Why then image sequences observed through apertures change in the way they do? To understand the distributions in Figures 10 and 11, consider the biased directions of image sequences projected through a circular aperture. As shown in Figure 11A, there is a direction of motion (black arrow) that entails the minimum projected length (red line) that can fully fill the aperture. A projected line traveling in any other direction must be longer if it is to fill the aperture (blue line); shorter lines in either case will fall inside the aperture boundary at some point in its traverse, producing a very different stimulus (and a different perceived direction). Because a line of any length includes all lines shorter than that length, far more projected lines moving orthogonally to their orientation will satisfy the aperture compared to lines moving in other directions. As a result, the distribution of directions that satisfy the circular aperture are strongly biased in the direction normal to the orientation of any line, as indicated by the probability distributions in Figure 9B. These simple facts about geometry provide the major part of the explanation for the biases observed for any apertures, and by the same token are the major factors affecting how humans will always have experienced the projections of objects moving behind apertures.
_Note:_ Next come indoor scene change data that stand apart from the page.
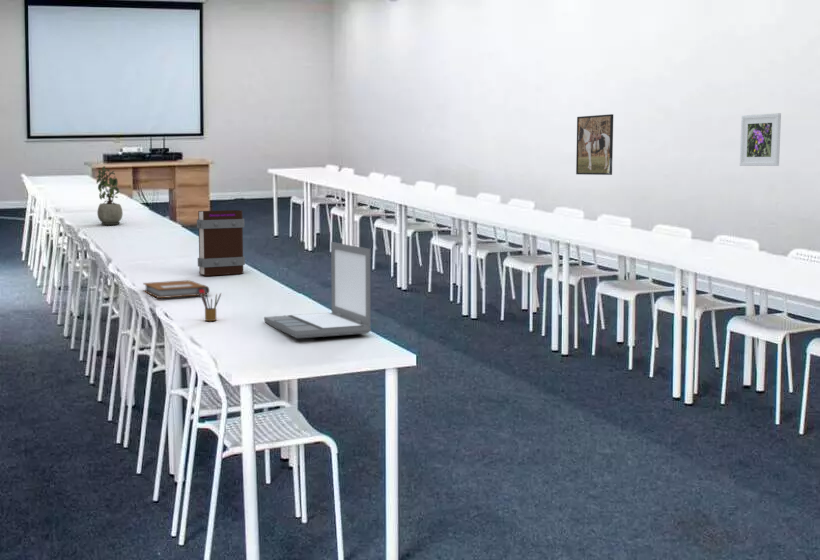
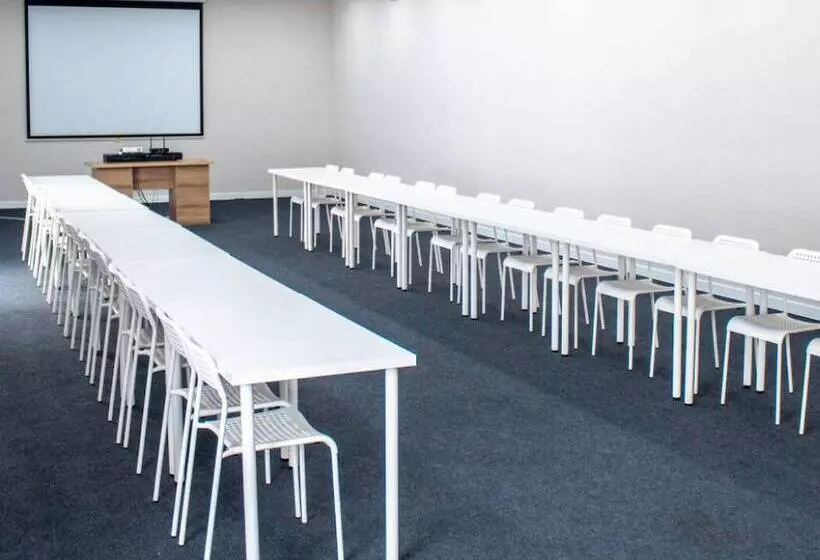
- laptop [263,241,372,339]
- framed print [739,112,782,167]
- potted plant [95,165,124,226]
- pencil box [199,291,222,322]
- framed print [575,113,614,176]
- book [196,209,246,277]
- notebook [142,279,210,299]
However, the fact that longer lines include shorter ones is not the only geometrical factor contributing to the biased distributions. The most important additional effect for present purposes is that objects in persepective projection have dimensions that are smaller than or equal to their physical dimensions (Fig. 12B). As a result, the base of the distributions for a circular aperture, for example, are narrower than they would be otherwise (see Figure 9A). For a circular aperture, this further influence of perspective does not affect the mode of the distribution, which remains orthogonal to the orientation of the line. In a vertical slit or triangular aperture, however, the biases illustrated in Figure 12B cause the frequency of occurrence of the projected directions to change as a function of the projected orientation of the line sequence (see Figures 10B and 11B). The reason is that the projected line length and distance traveled needed to satisfy the aperture in these cases are not the same, as they are for circular aperture. Thus, the biased generation of shorter lines than long ones arising from perspective alters the distribution as the orientation of the line in the context of an aperture changes, explaining the specific biases in Figures 10B and 12B.
In summary, the statistical differences generated by the geometry of different apertures describe, to a first approximation, the way the human visual system will always have experienced the projection of light subjected to the sorts of occlusions that routinely occur in natural viewing, and thus the directions of motion that people see in response to these stimuli.